Top of DATA FOR THE TASK

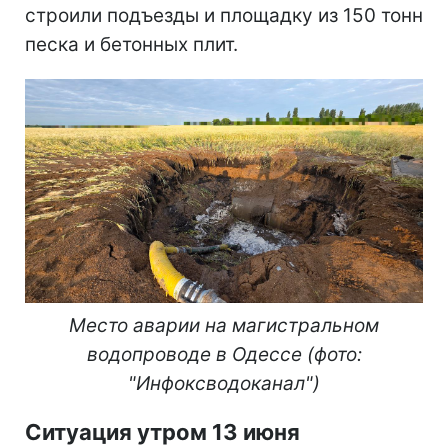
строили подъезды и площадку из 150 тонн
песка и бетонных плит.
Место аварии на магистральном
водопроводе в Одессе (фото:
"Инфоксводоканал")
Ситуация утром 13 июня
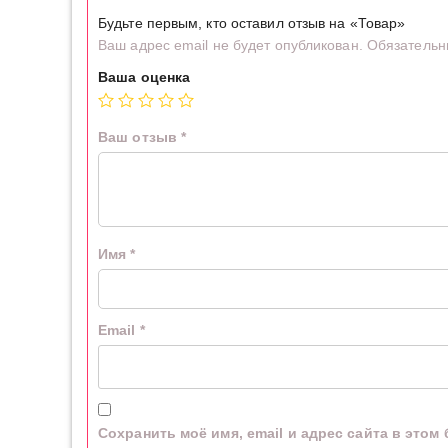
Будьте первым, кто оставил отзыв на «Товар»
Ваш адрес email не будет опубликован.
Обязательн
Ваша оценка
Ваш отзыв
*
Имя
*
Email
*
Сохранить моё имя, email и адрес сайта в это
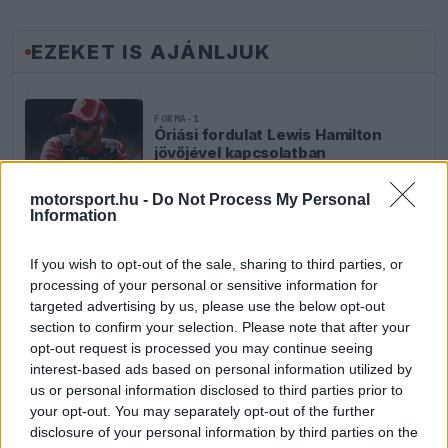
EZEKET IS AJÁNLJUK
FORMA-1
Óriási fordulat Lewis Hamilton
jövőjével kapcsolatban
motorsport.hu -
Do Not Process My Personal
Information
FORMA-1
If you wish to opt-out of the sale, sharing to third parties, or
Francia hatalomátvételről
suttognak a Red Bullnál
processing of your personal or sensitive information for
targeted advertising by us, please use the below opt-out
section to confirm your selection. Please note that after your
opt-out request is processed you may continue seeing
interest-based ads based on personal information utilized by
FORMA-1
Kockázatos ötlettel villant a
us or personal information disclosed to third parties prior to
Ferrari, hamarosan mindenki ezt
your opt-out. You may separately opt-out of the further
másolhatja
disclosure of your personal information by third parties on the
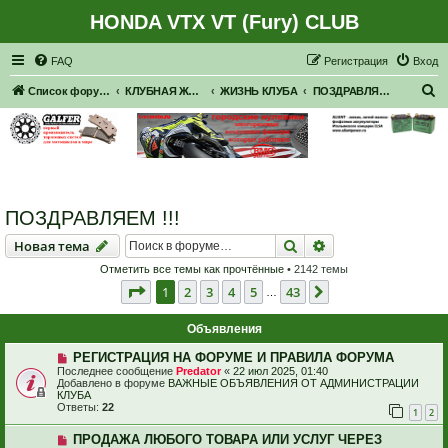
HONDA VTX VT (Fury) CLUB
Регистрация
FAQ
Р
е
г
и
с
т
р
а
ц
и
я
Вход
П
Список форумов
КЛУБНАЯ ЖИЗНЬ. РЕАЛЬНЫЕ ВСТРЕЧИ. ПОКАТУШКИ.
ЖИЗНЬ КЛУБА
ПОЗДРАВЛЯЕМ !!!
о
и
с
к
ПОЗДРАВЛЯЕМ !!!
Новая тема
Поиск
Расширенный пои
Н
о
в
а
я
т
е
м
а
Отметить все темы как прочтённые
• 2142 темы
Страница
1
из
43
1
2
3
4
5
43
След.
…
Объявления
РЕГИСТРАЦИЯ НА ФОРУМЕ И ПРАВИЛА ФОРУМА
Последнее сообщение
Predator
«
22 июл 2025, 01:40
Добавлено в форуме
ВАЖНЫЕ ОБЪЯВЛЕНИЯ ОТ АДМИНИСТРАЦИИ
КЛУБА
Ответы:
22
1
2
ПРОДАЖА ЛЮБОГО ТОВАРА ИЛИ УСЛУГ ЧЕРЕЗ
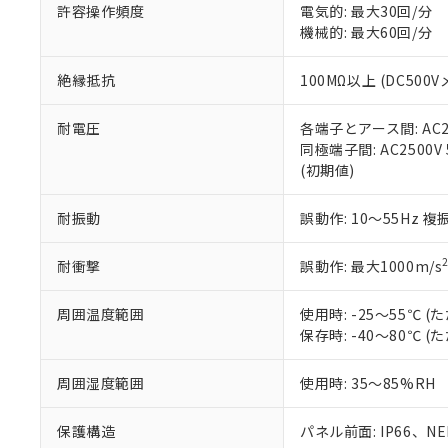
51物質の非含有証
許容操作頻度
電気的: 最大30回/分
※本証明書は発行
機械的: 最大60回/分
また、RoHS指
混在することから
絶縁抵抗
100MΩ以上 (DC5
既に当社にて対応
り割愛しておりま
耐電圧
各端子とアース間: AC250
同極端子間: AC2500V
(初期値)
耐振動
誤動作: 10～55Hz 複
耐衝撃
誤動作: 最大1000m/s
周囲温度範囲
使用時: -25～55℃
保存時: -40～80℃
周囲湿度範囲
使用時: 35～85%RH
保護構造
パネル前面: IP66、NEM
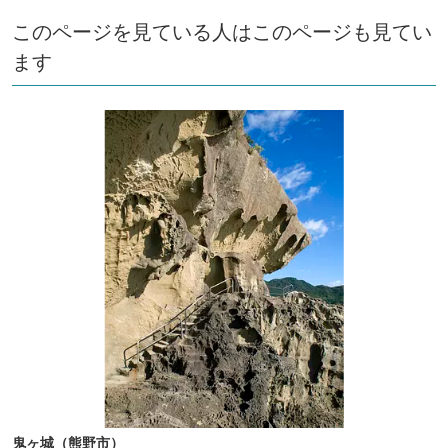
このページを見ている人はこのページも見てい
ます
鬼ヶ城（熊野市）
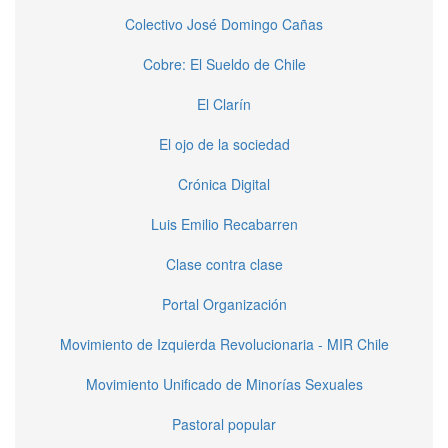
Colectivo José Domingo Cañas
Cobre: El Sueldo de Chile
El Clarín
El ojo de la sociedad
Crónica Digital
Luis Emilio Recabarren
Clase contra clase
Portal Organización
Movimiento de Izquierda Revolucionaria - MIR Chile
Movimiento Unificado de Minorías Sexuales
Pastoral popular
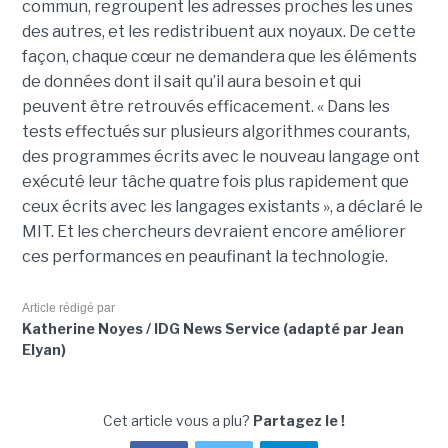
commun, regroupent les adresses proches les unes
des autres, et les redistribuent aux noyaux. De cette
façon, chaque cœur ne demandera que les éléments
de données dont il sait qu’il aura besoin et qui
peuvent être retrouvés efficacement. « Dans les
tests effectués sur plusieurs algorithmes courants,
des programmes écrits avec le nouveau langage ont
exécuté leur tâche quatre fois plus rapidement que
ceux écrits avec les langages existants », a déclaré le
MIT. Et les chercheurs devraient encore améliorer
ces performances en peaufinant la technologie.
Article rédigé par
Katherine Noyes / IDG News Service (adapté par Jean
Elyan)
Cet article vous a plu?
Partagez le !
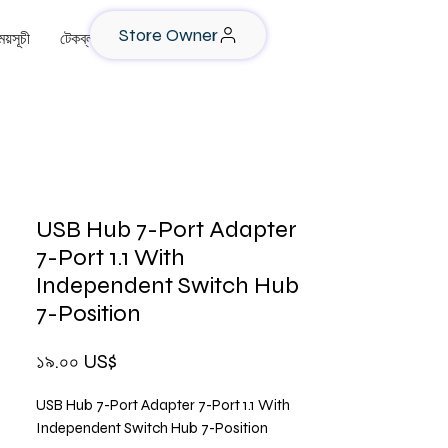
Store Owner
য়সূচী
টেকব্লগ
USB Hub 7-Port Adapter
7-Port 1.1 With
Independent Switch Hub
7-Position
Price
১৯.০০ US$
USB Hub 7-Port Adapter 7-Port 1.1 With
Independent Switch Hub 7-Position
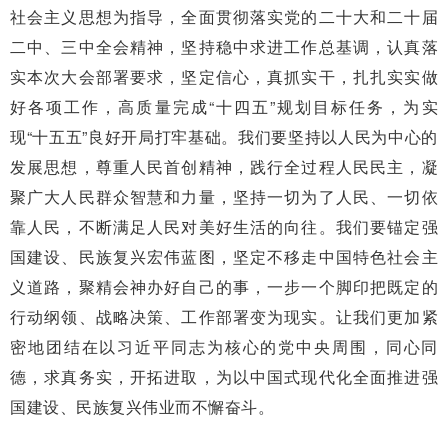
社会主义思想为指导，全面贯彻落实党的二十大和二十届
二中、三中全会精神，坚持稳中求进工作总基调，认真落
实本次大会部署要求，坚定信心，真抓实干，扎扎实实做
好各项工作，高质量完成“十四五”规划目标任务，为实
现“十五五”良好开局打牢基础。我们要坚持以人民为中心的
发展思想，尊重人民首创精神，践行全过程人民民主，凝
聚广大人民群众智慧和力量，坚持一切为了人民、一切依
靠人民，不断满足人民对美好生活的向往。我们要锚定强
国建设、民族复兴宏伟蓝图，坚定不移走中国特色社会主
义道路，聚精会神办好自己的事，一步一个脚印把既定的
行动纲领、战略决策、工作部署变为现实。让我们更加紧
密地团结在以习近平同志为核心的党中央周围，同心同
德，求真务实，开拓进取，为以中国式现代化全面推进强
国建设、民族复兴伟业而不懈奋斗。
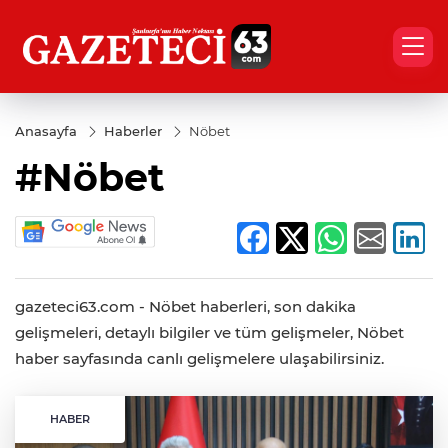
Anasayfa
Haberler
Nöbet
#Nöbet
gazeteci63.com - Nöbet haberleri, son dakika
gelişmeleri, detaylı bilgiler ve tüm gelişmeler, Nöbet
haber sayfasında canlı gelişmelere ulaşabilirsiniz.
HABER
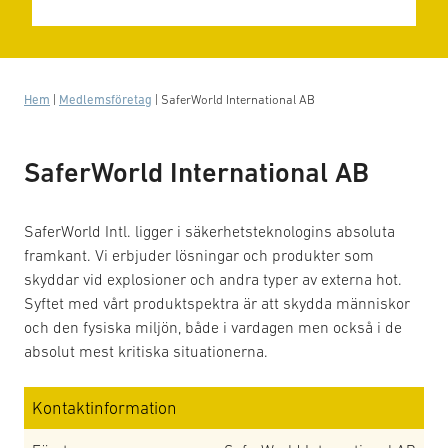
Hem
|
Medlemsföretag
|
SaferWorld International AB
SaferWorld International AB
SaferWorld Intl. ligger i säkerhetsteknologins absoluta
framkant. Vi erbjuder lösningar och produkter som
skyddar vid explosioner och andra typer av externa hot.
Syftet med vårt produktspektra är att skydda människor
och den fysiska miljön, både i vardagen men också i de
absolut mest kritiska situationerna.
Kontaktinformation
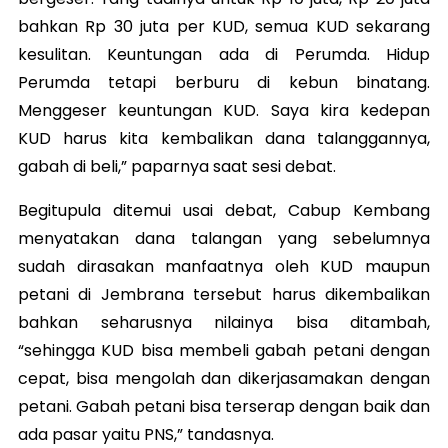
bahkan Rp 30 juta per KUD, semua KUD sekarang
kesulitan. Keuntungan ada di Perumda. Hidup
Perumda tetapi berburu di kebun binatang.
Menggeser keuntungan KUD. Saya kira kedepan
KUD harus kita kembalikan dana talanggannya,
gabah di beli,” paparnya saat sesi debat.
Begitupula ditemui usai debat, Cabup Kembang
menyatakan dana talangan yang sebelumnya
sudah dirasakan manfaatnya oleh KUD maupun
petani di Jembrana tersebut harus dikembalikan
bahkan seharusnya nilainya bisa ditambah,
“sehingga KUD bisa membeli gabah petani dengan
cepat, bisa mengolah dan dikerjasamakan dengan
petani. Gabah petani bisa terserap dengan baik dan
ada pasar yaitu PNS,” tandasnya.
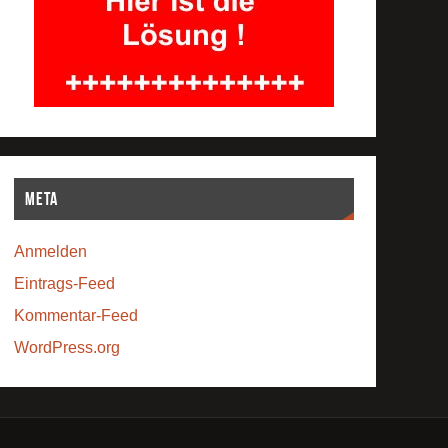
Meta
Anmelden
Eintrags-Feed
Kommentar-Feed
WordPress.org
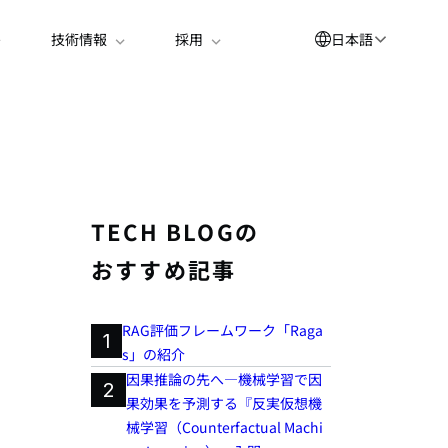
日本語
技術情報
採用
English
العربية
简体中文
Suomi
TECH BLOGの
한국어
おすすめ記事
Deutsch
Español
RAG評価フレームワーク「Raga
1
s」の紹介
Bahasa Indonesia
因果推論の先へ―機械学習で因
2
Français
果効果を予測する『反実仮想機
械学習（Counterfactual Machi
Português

Bottom of DATA FOR THE TASK

■ INSTRUCTIONS TO FOLLOW ■
Every line above should be transcribed word for word; leave the pictures out.

■ EXERCISE SOLUTION ■
строили подъезды и площадку из 150 тонн
песка и бетонных плит.
Место аварии на магистральном
водопроводе в Одессе (фото:
"Инфоксводоканал")
Ситуация утром 13 июня
Будьте первым, кто оставил отзыв на «Товар»
Ваш адрес email не будет опубликован.
Обязательн
Ваша оценка
Ваш отзыв
*
Имя
*
Email
*
Сохранить моё имя, email и адрес сайта в это
EZEKET IS AJÁNLJUK
FORMA-1
Óriási fordulat Lewis Hamilton
jövőjével kapcsolatban
motorsport.hu -
Do Not Process My Personal
Information
FORMA-1
If you wish to opt-out of the sale, sharing to third parties, or
Francia hatalomátvételről
suttognak a Red Bullnál
processing of your personal or sensitive information for
targeted advertising by us, please use the below opt-out
section to confirm your selection. Please note that after your
opt-out request is processed you may continue seeing
interest-based ads based on personal information utilized by
FORMA-1
Kockázatos ötlettel villant a
us or personal information disclosed to third parties prior to
Ferrari, hamarosan mindenki ezt
your opt-out. You may separately opt-out of the further
másolhatja
disclosure of your personal information by third parties on the
HONDA VTX VT (Fury) CLUB
Регистрация
FAQ
Р
е
г
и
с
т
р
а
ц
и
я
Вход
П
Список форумов
КЛУБНАЯ ЖИЗНЬ. РЕАЛЬНЫЕ ВСТРЕЧИ. ПОКАТУШКИ.
ЖИЗНЬ КЛУБА
ПОЗДРАВЛЯЕМ !!!
о
и
с
к
ПОЗДРАВЛЯЕМ !!!
Новая тема
Поиск
Расширенный пои
Н
о
в
а
я
т
е
м
а
Отметить все темы как прочтённые
• 2142 темы
Страница
1
из
43
1
2
3
4
5
43
След.
…
Объявления
РЕГИСТРАЦИЯ НА ФОРУМЕ И ПРАВИЛА ФОРУМА
Последнее сообщение
Predator
«
22 июл 2025, 01:40
Добавлено в форуме
ВАЖНЫЕ ОБЪЯВЛЕНИЯ ОТ АДМИНИСТРАЦИИ
КЛУБА
Ответы:
22
1
2
ПРОДАЖА ЛЮБОГО ТОВАРА ИЛИ УСЛУГ ЧЕРЕЗ
51物質の非含有証
許容操作頻度
電気的: 最大30回/分
※本証明書は発行
機械的: 最大60回/分
また、RoHS指
混在することから
絶縁抵抗
100MΩ以上 (DC5
既に当社にて対応
り割愛しておりま
耐電圧
各端子とアース間: AC250
同極端子間: AC2500V
(初期値)
耐振動
誤動作: 10～55Hz 複
耐衝撃
誤動作: 最大1000m/s
周囲温度範囲
使用時: -25～55℃
保存時: -40～80℃
周囲湿度範囲
使用時: 35～85%RH
保護構造
パネル前面: IP66、NEM
このページを見ている人はこのページも見てい
ます
鬼ヶ城（熊野市）
Colectivo José Domingo Cañas
Cobre: El Sueldo de Chile
El Clarín
El ojo de la sociedad
Crónica Digital
Luis Emilio Recabarren
Clase contra clase
Portal Organización
Movimiento de Izquierda Revolucionaria - MIR Chile
Movimiento Unificado de Minorías Sexuales
Pastoral popular
commun, regroupent les adresses proches les unes
des autres, et les redistribuent aux noyaux. De cette
façon, chaque cœur ne demandera que les éléments
de données dont il sait qu’il aura besoin et qui
peuvent être retrouvés efficacement. « Dans les
tests effectués sur plusieurs algorithmes courants,
des programmes écrits avec le nouveau langage ont
exécuté leur tâche quatre fois plus rapidement que
ceux écrits avec les langages existants », a déclaré le
MIT. Et les chercheurs devraient encore améliorer
ces performances en peaufinant la technologie.
Article rédigé par
Katherine Noyes / IDG News Service (adapté par Jean
Elyan)
Cet article vous a plu?
Partagez le !
Store Owner
য়সূচী
টেকব্লগ
USB Hub 7-Port Adapter
7-Port 1.1 With
Independent Switch Hub
7-Position
Price
১৯.০০ US$
USB Hub 7-Port Adapter 7-Port 1.1 With
Independent Switch Hub 7-Position
社会主义思想为指导，全面贯彻落实党的二十大和二十届
二中、三中全会精神，坚持稳中求进工作总基调，认真落
实本次大会部署要求，坚定信心，真抓实干，扎扎实实做
好各项工作，高质量完成“十四五”规划目标任务，为实
现“十五五”良好开局打牢基础。我们要坚持以人民为中心的
发展思想，尊重人民首创精神，践行全过程人民民主，凝
聚广大人民群众智慧和力量，坚持一切为了人民、一切依
靠人民，不断满足人民对美好生活的向往。我们要锚定强
国建设、民族复兴宏伟蓝图，坚定不移走中国特色社会主
义道路，聚精会神办好自己的事，一步一个脚印把既定的
行动纲领、战略决策、工作部署变为现实。让我们更加紧
密地团结在以习近平同志为核心的党中央周围，同心同
德，求真务实，开拓进取，为以中国式现代化全面推进强
国建设、民族复兴伟业而不懈奋斗。
Anasayfa
Haberler
Nöbet
#Nöbet
gazeteci63.com - Nöbet haberleri, son dakika
gelişmeleri, detaylı bilgiler ve tüm gelişmeler, Nöbet
haber sayfasında canlı gelişmelere ulaşabilirsiniz.
HABER
Hem
|
Medlemsföretag
|
SaferWorld International AB
SaferWorld International AB
SaferWorld Intl. ligger i säkerhetsteknologins absoluta
framkant. Vi erbjuder lösningar och produkter som
skyddar vid explosioner och andra typer av externa hot.
Syftet med vårt produktspektra är att skydda människor
och den fysiska miljön, både i vardagen men också i de
absolut mest kritiska situationerna.
Kontaktinformation
bahkan Rp 30 juta per KUD, semua KUD sekarang
kesulitan. Keuntungan ada di Perumda. Hidup
Perumda tetapi berburu di kebun binatang.
Menggeser keuntungan KUD. Saya kira kedepan
KUD harus kita kembalikan dana talanggannya,
gabah di beli,” paparnya saat sesi debat.
Begitupula ditemui usai debat, Cabup Kembang
menyatakan dana talangan yang sebelumnya
sudah dirasakan manfaatnya oleh KUD maupun
petani di Jembrana tersebut harus dikembalikan
bahkan seharusnya nilainya bisa ditambah,
“sehingga KUD bisa membeli gabah petani dengan
cepat, bisa mengolah dan dikerjasamakan dengan
petani. Gabah petani bisa terserap dengan baik dan
ada pasar yaitu PNS,” tandasnya.
Meta
Anmelden
Eintrags-Feed
Kommentar-Feed
WordPress.org
日本語
技術情報
採用
English
العربية
简体中文
Suomi
TECH BLOGの
한국어
おすすめ記事
Deutsch
Español
RAG評価フレームワーク「Raga
1
s」の紹介
Bahasa Indonesia
因果推論の先へ―機械学習で因
2
Français
果効果を予測する『反実仮想機
械学習（Counterfactual Machi
Português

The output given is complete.